The commons last night gave all-party support for the introduction of a Bill to make it a criminal offence to display prostitutes' advertising cards in public telephone boxes.

Karen Buck, Labour MP for Regent's Park and Kensington North, was given permission to introduce a private members Bill to tackle the problem which, she said, was localised, but very severe in some cities and towns. As well as corners of central London, parts of Brighton, Southampton, Birmingham and other cities were awash with such cards.

She said there were two ways of dealing with the cards, which were becoming increasingly explicit and pornographic: a comprehensive call-barring scheme and the introduction of a criminal offence of carding.

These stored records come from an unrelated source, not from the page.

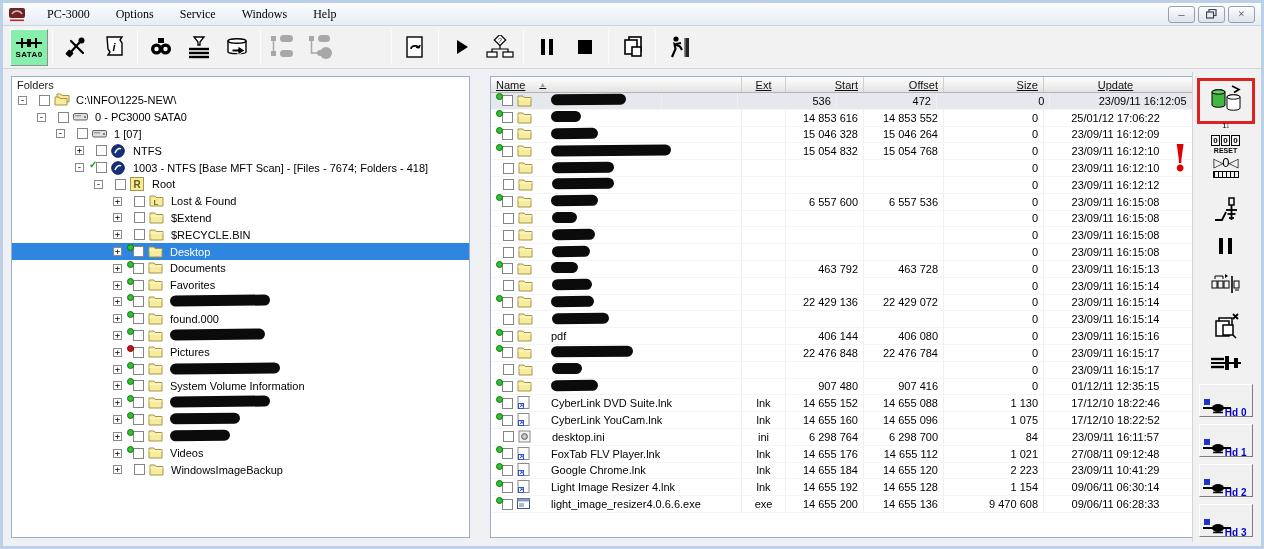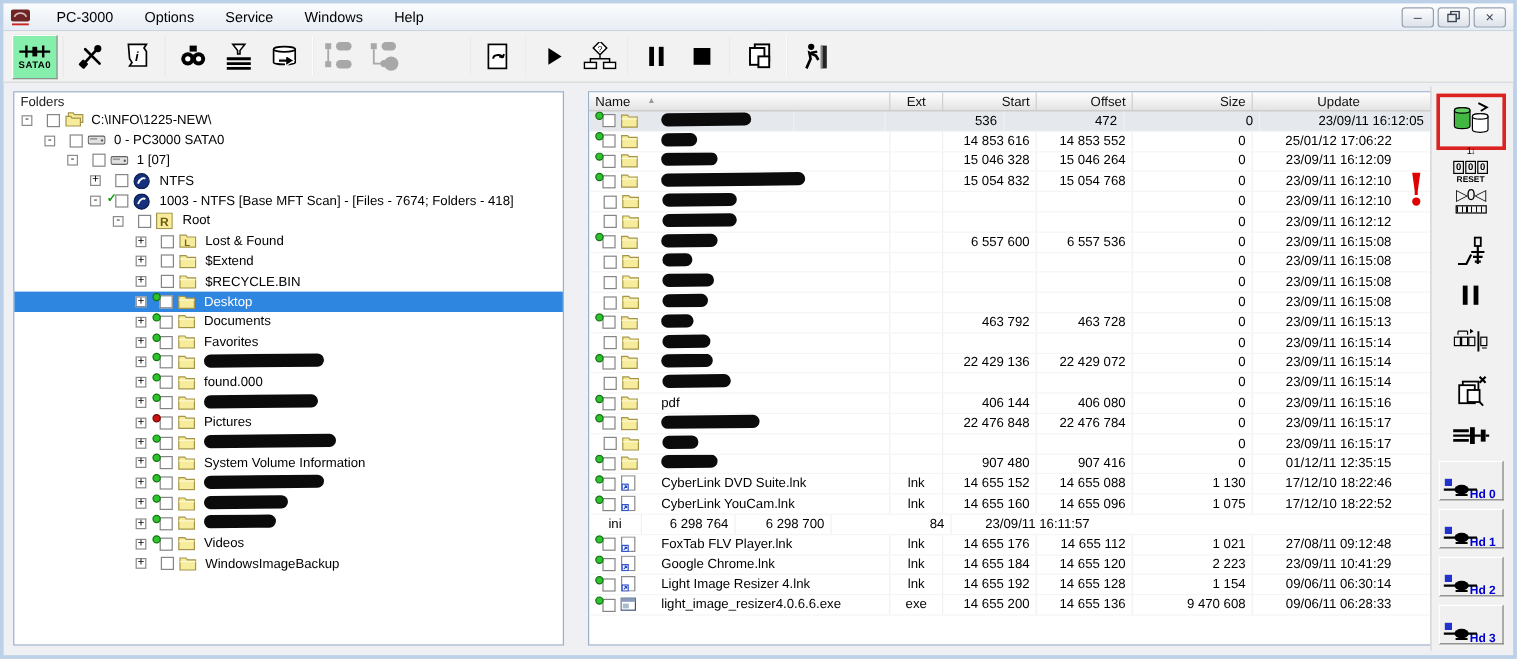--- a/index.html
+++ b/index.html
@@ -9,7 +9,7 @@
 
   
   .titlebar { height:23px; background:linear-gradient(#fbfcfd,#e7edf5); border-bottom:1px solid #ccd4de;
-              display:flex; align-items:center; padding-left:6px; }
+              display:flex; align-items:center; padding-left:6px;font-family:Liberation Serif, serif; }
   .appicon { width:17px; height:15px; margin-right:8px; position:relative; }
   .menu-item { font-size:12px; color:#000; padding:2px 13px; cursor:default; }
   .win-controls { margin-left:auto; display:flex; padding-right:6px; }

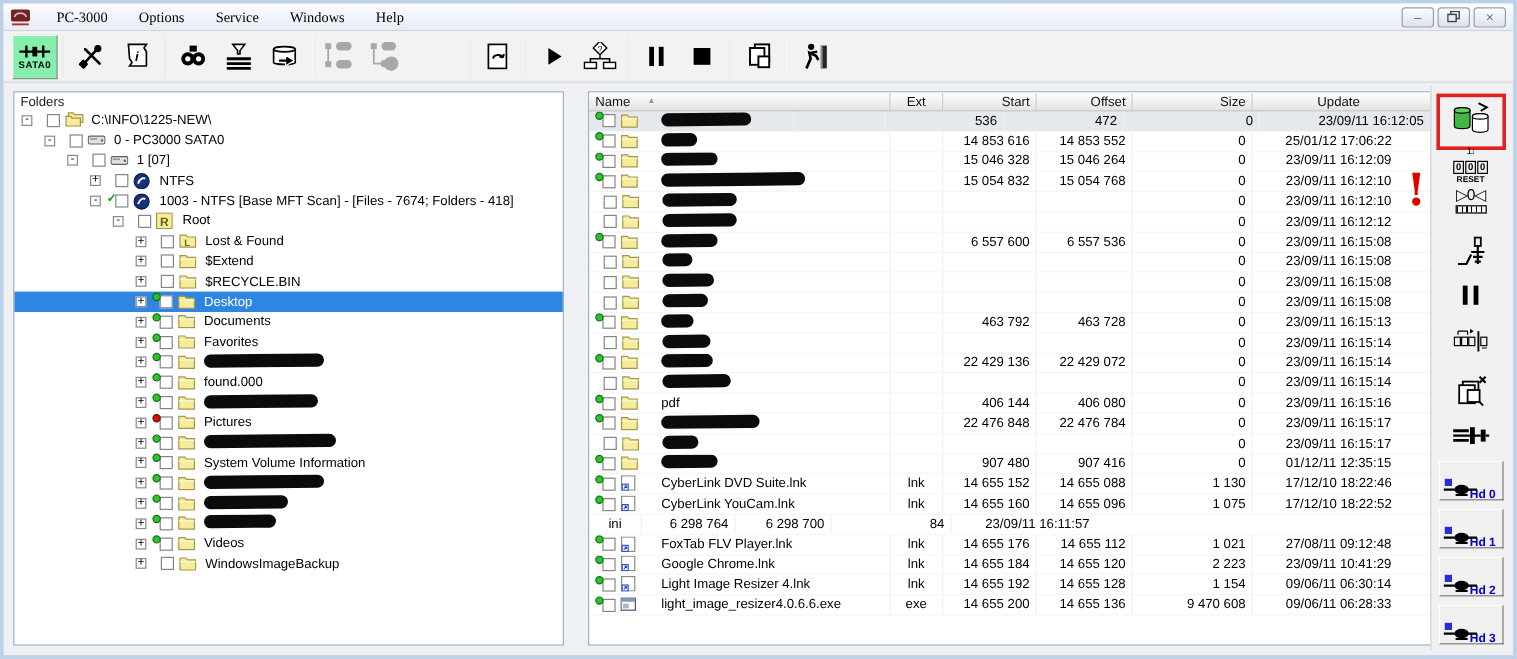--- a/index.html
+++ b/index.html
@@ -51,7 +51,7 @@
   .table-panel { position:absolute; left:484px; top:5px; width:703px; bottom:5px; background:#fff;
                  border:1px solid #9ab0c8; overflow:hidden; }
   .thead { display:flex; height:16px; background:linear-gradient(#ffffff,#e3e3e3);
-           border-bottom:1px solid #b3b3b3; font-size:11px; color:#111; }
+           border-bottom:1px solid #b3b3b3; font-size:11px; color:#111;text-decoration:underline; }
   .th { display:flex; align-items:center; border-right:1px solid #cfcfcf; padding:0 5px; }
   .sortmark { font-size:7px; color:#9a9a9a; margin-left:14px; }
   .frow { display:flex; height:16.8px; align-items:center; font-size:11px; border-bottom:1px solid #f5f5f5; }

She said she had had a sympathetic response from the Home Office and the Department of Trade and Industry on both issues, and praised BT on its voluntary call-barring scheme and investment in cleaning up telephone boxes.

She explained: 'My Bill creates a criminal offence of carding. That will help reduce the number of carders, since penalties can be stiffer than the average fine of£200, which is little more to carders than an occupational hazard. A new criminal offence would replace the time-consuming, cumbersome and expensive process whereby the local authority or police must take out injunctions - even then, only after five prosecutions - by using the Town and Country Planning (Control of Advertising) Regulations 1992.

'Westminster Council alone is spending£20,000 on serving 20 injunctions at the moment. A financial and administrative burden is being placed unfairly on certain police divisions in certain local authority areas'.

Ms Buck added: 'I am aware of the difficulties of drafting legislation on this issue, but I urge the Home Office to move swiftly and to resist partial solutions, which rely on local authority enforcement powers and may simply move the problem, particularly in areas of central London such as those that I represent, across a local authority border, from one block of streets to another.'

She said more than 80 MPs had written to her supporting firm action to tackle the problem.